Within the listing below, please copy exactly the lines between the line holding "- Go to currentRoom's" and the line holding "left_click(366, 172)", inclusive.

══ THE DATA ══

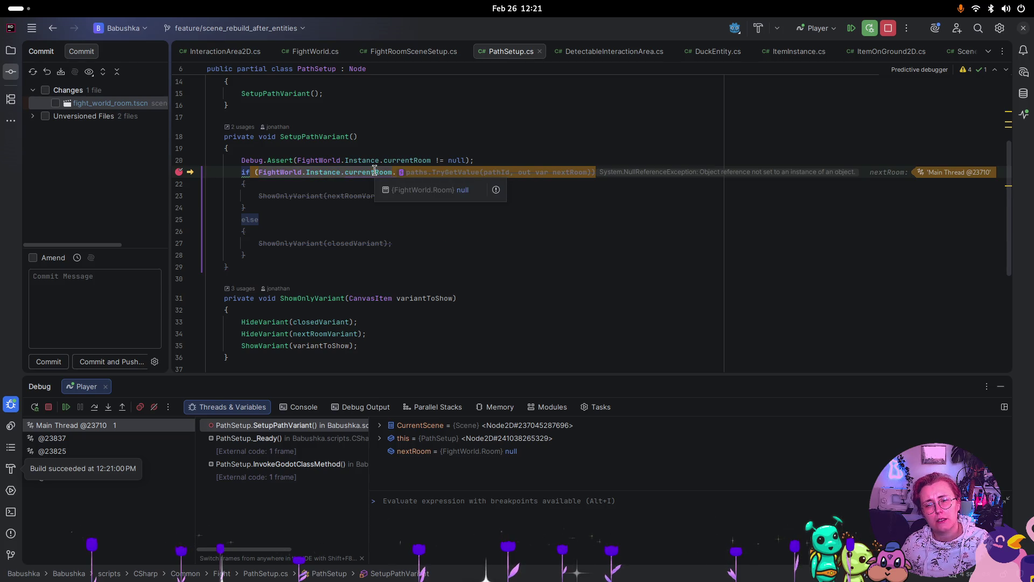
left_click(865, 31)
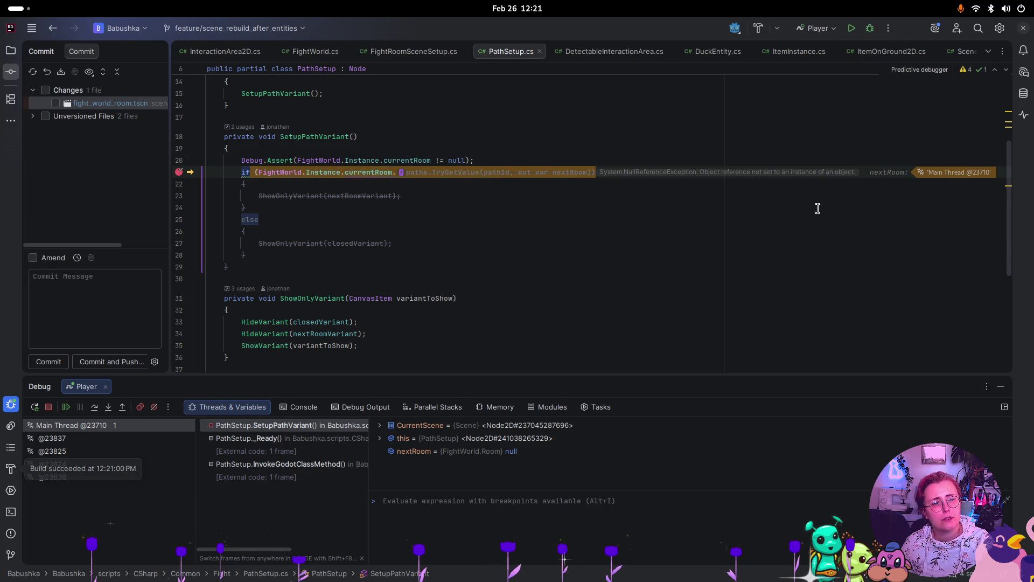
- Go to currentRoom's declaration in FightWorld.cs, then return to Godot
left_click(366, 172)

═══
══ THE DATA ══

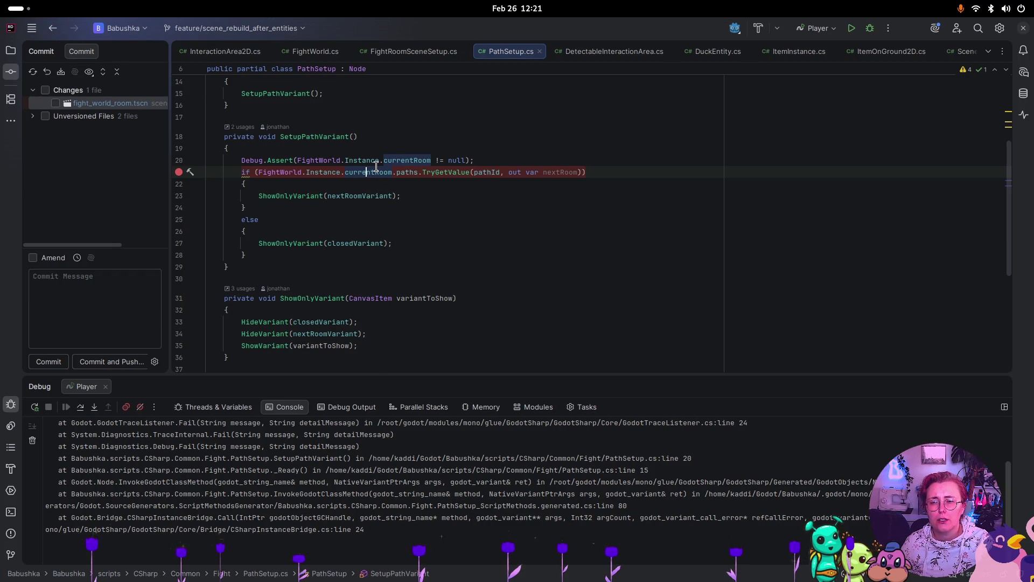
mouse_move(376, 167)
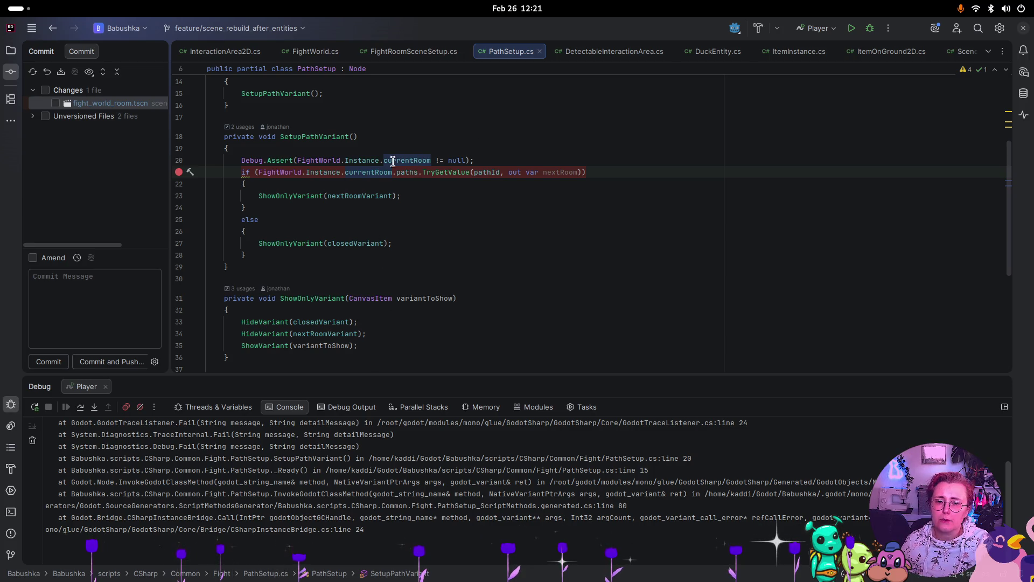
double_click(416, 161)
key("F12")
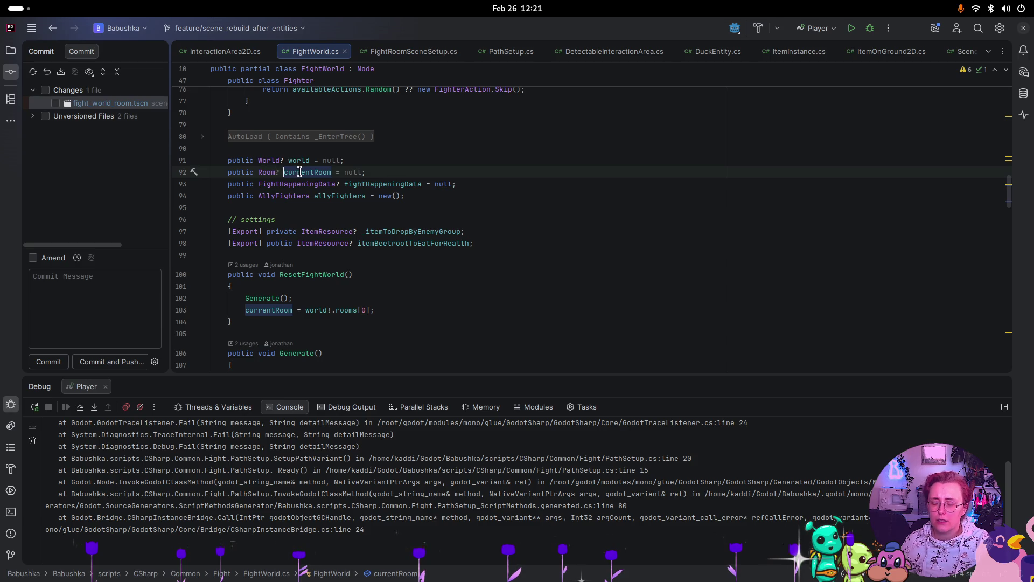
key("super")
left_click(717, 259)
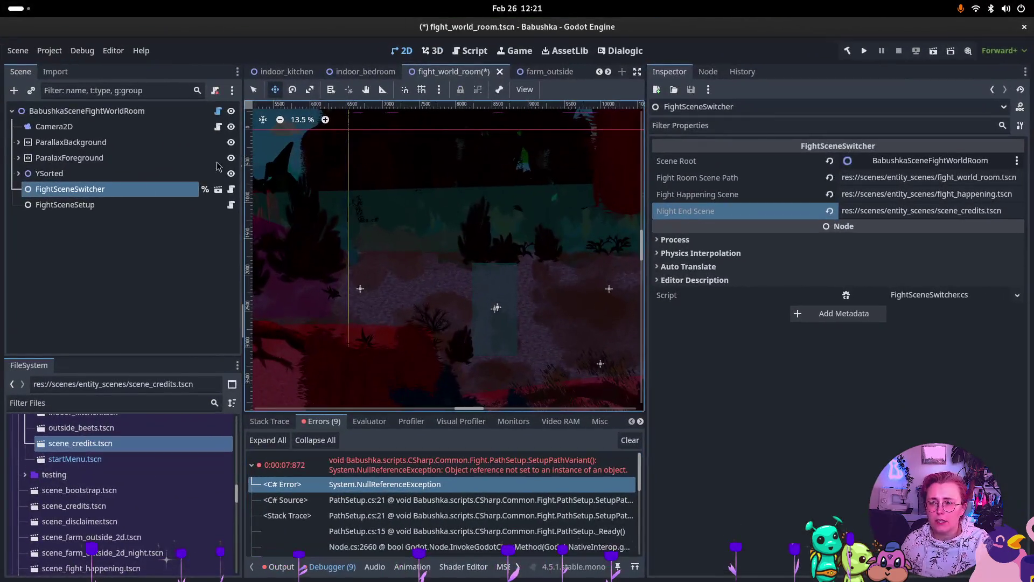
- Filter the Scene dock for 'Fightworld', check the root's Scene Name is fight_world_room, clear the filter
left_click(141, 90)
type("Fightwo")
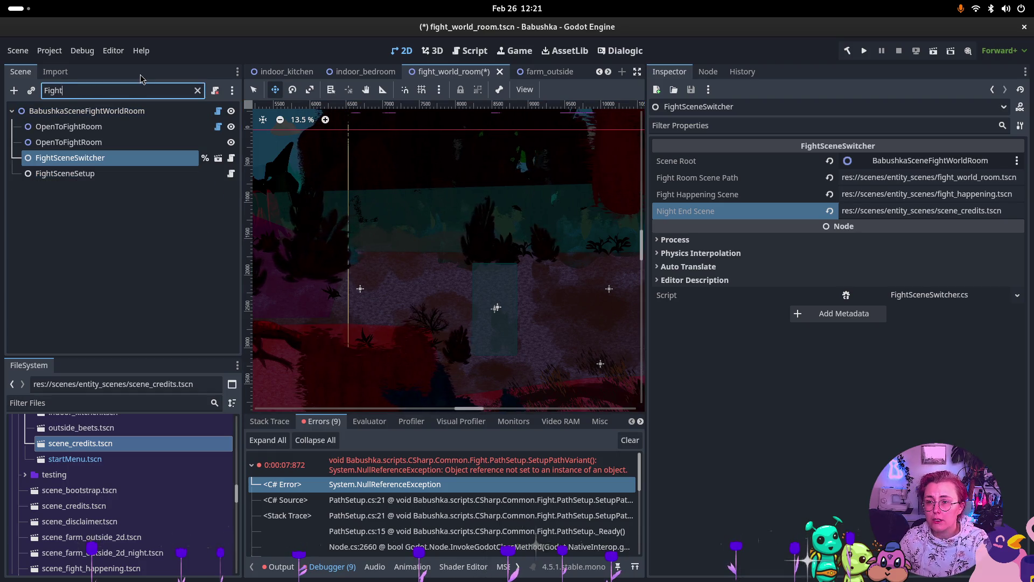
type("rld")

═══
══ THE DATA ══

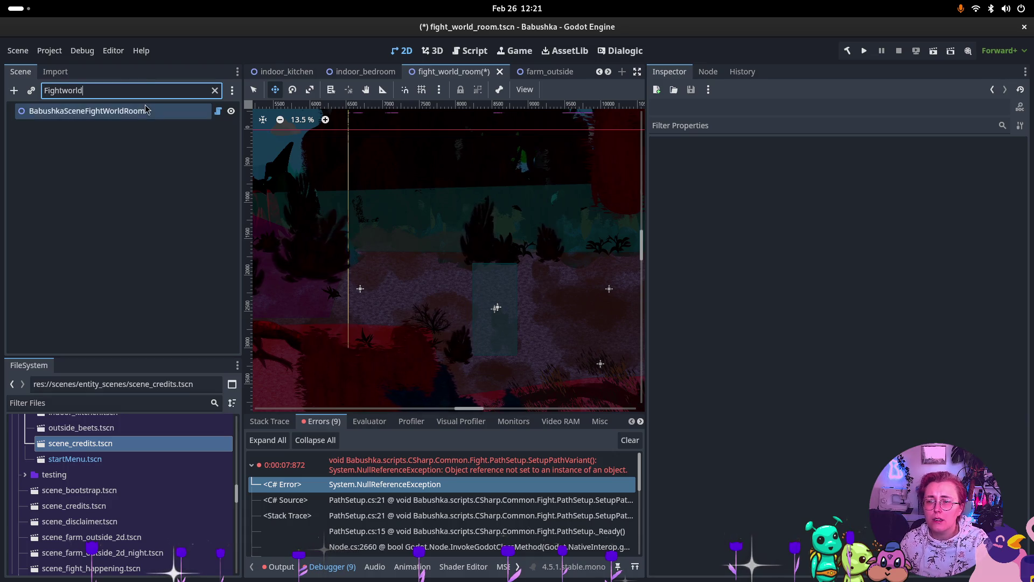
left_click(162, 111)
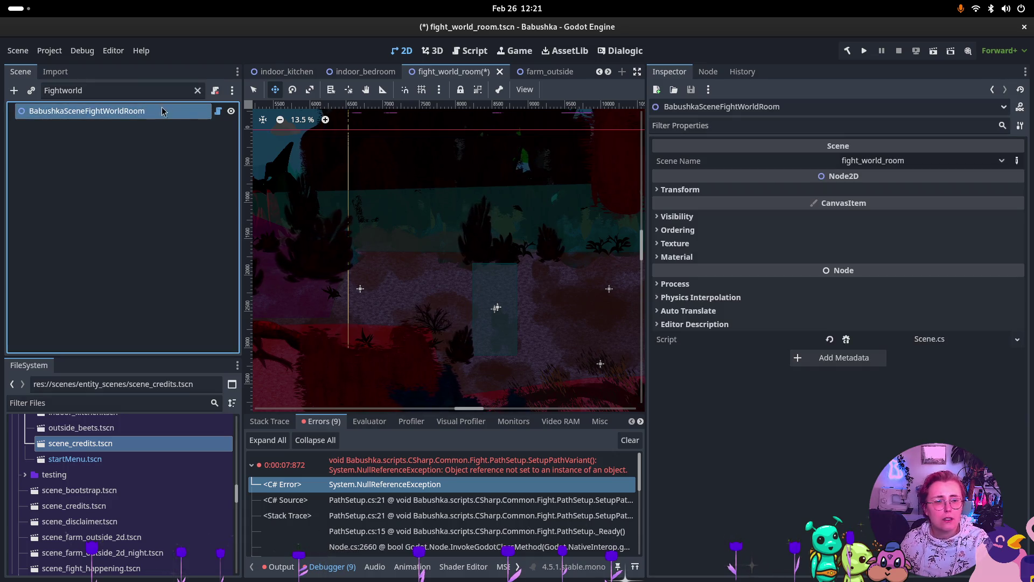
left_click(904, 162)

═══

> [TASK SOLUTION]:
- Go to currentRoom's declaration in FightWorld.cs, then return to Godot
left_click(366, 172)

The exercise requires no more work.